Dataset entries

● ● ● ● ●

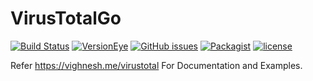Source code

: # VirusTotalGo
[![Build Status](https://travis-ci.org/B-V-R/VirusTotalGo.svg?branch=master)](https://travis-ci.org/B-V-R/VirusTotalGo)
[![VersionEye](https://img.shields.io/versioneye/d/B-V-R/VirusTotalGo.svg?style=flat-square)]()
[![GitHub issues](https://img.shields.io/github/issues/B-V-R/VirusTotalGo.svg?style=flat-square)]()
[![Packagist](https://img.shields.io/packagist/dt/B-V-R/VirusTotalGo.svg?style=flat-square)]()
[![license](https://img.shields.io/github/license/B-V-R/VirusTotalGo.svg?style=flat-square)]()

Refer https://vighnesh.me/virustotal For Documentation and Examples.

● ● ● ● ●

** Required work **
Repeat, exactly and in full, every entry in the data, but not the pictures.

** Result of this exercise **
Source code

: # VirusTotalGo
[![Build Status](https://travis-ci.org/B-V-R/VirusTotalGo.svg?branch=master)](https://travis-ci.org/B-V-R/VirusTotalGo)
[![VersionEye](https://img.shields.io/versioneye/d/B-V-R/VirusTotalGo.svg?style=flat-square)]()
[![GitHub issues](https://img.shields.io/github/issues/B-V-R/VirusTotalGo.svg?style=flat-square)]()
[![Packagist](https://img.shields.io/packagist/dt/B-V-R/VirusTotalGo.svg?style=flat-square)]()
[![license](https://img.shields.io/github/license/B-V-R/VirusTotalGo.svg?style=flat-square)]()

Refer https://vighnesh.me/virustotal For Documentation and Examples.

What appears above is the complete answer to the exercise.